Gil – Não sei a que esse senhor se refere, porque isso nunca aconteceu. Ele continua dissimulado e mentindo o tempo todo, tentando denegrir a imagem das pessoas no âmbito pessoal. Sou e sempre fui uma pessoa do bem e nada disso me abala.

 

Folha – O secretário de Governo e esposo da prefeita também disse que sua maior obra no Farol, enquanto vereador, teria sido a reforma da sua casa. Se os ataques já estão nesse nível a 15 meses da eleição, o que esperar até lá?

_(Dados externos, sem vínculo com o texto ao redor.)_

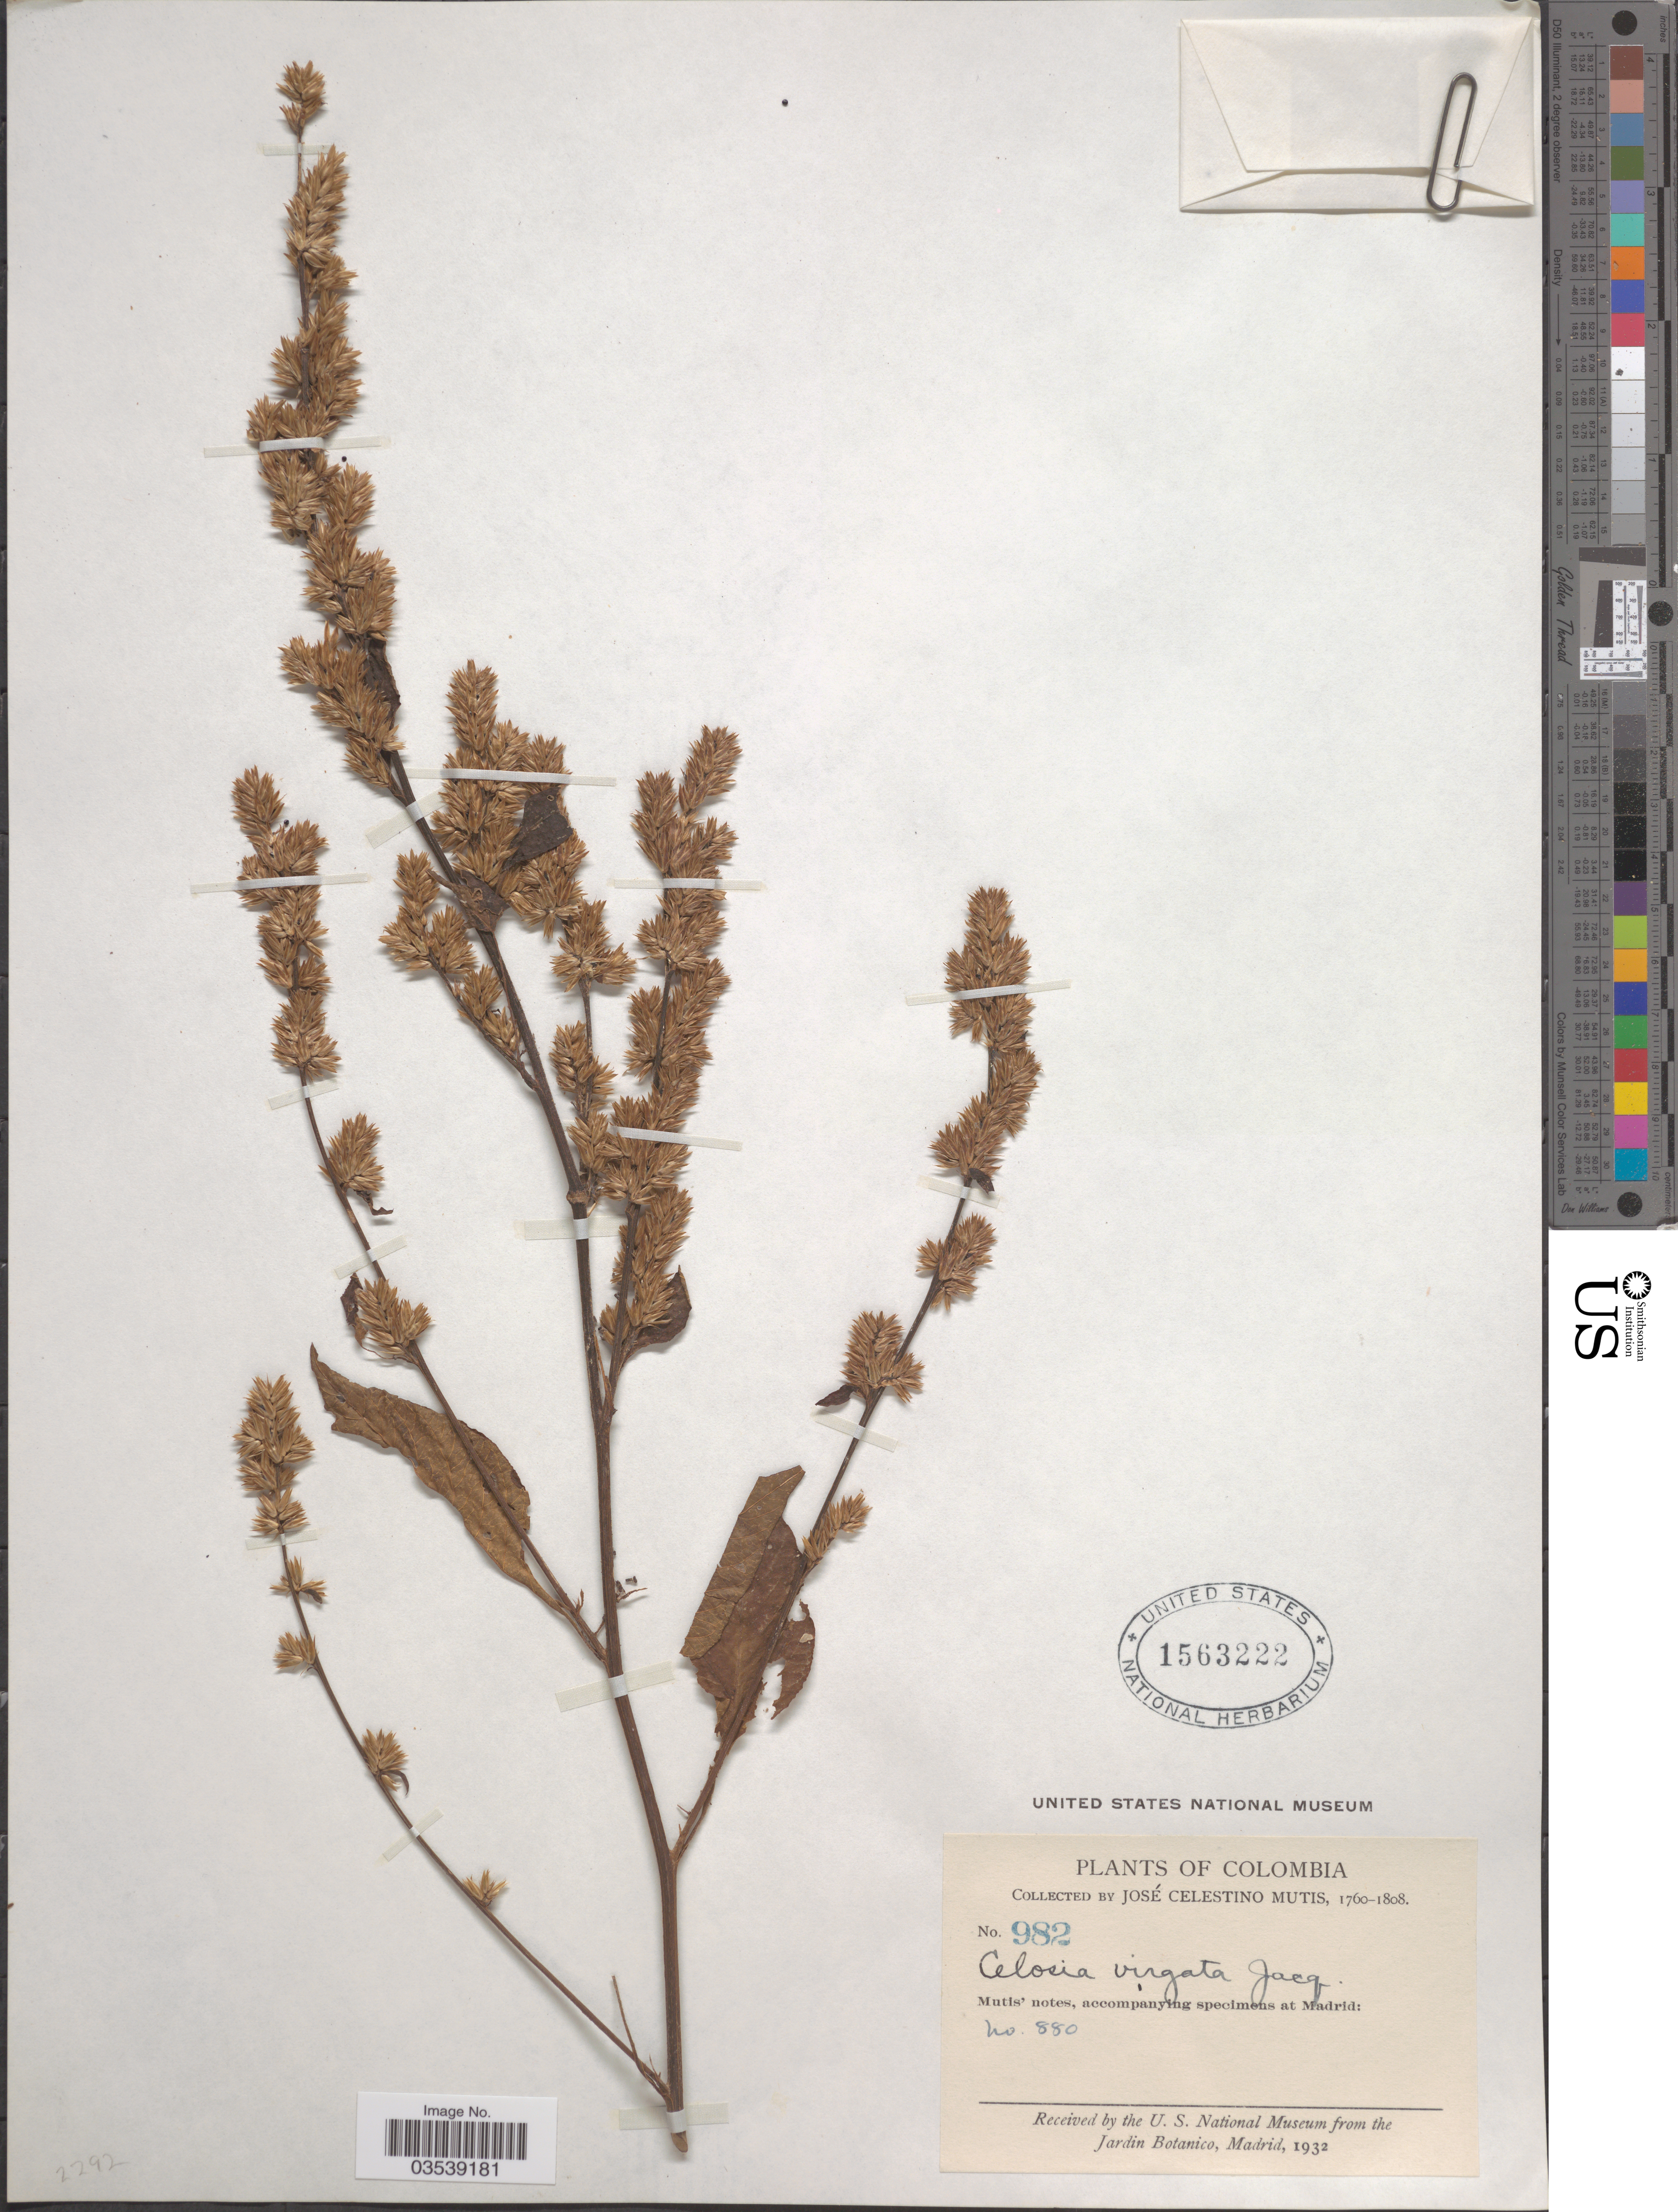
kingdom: Plantae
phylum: Tracheophyta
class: Magnoliopsida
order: Caryophyllales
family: Amaranthaceae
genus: Celosia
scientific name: Celosia virgata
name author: Jacq.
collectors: J. C. B. Mutis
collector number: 982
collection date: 1760/1808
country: Colombia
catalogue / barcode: US 1563222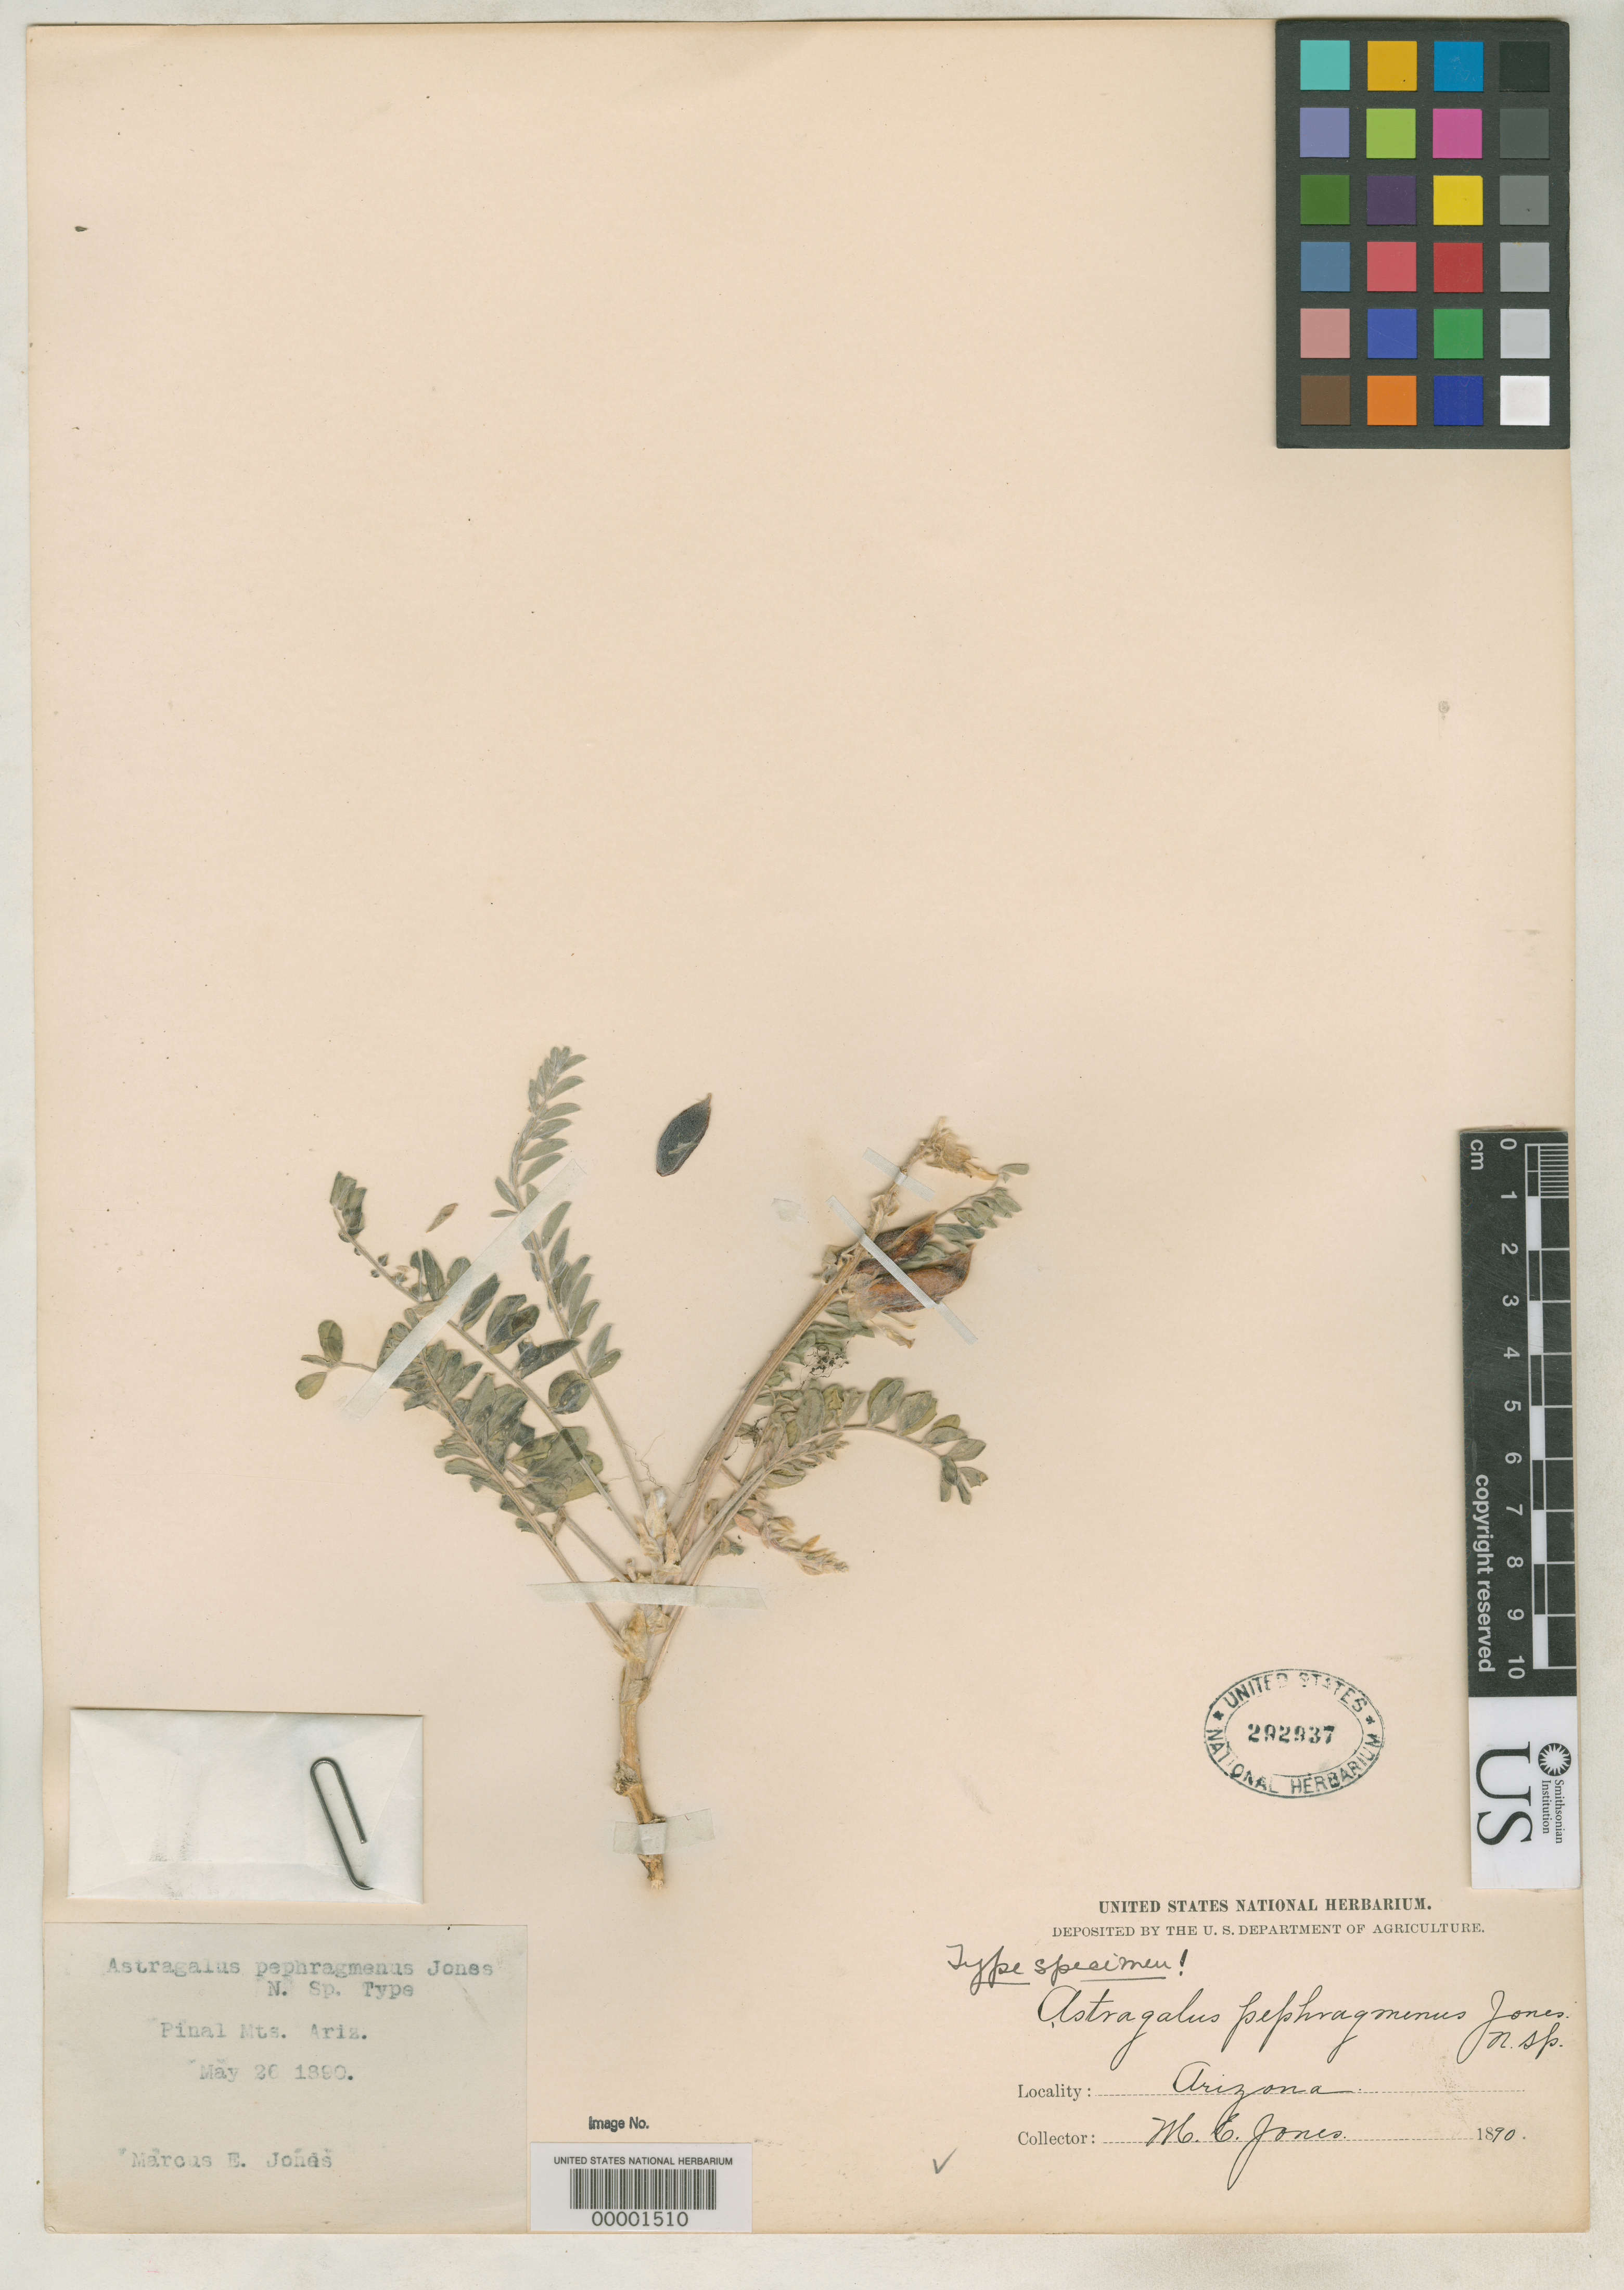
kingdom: Plantae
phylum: Tracheophyta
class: Magnoliopsida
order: Fabales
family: Fabaceae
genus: Astragalus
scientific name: Astragalus pephragmenus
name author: M.E. Jones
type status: Isotype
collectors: M. E. Jones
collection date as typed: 26 May 1890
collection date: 1890-05-26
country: United States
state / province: Arizona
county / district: Gila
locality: Summit of Pinal Mountains.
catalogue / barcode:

Gil – Primeiro, que quem faz obra pública não é vereador, é o prefeito ou a prefeita. E quanto a minha casa no Farol, não foi reforma, foi construção. Afinal, não tenho nada a esconder. Fiz minha casa na única praia campista, onde tenho laços familiares, de amizade e políticos. Pior é seu tivesse construído em outros balneários famosos, como muitos por aí.

 

Folha – Depois da enquadrada que levou (aqui) do deputado federal Ronaldo Caiado (DEM) em pelo Congresso Nacional, ficou notório que Garotinho afina quando confrontado diretamente, sem a distância segura do blog ou do microfone de rádio. Falta na política de Campos quem desempenhe esse papel, como fez em passado recente o ex-vereador Marcos Bacellar (SD)?

Gil – Falta diálogo entre os representantes do Executivo para com a sociedade campista. A sociedade roga para interagir com os representantes do Executivo, sem lograr êxito. Um bom administrador deve ser aquele que presa a honestidade, a ética. Mas estes atributos devem ser de todo ser humano. Sendo assim, cada um tem seu perfil político. Precisamos ter mais compromisso, pois compromisso é fundamental. Temos que ter vontade de mudar, ser humanizado e trabalhar junto e para o povo. Sobretudo, não se pode mais simplesmente perseguir os que não concordam com seu governo. Enfim, ter uma vida firmada em valores éticos e morais e possuir competência para tomar decisões em favor do próximo, da coletividade e do povo.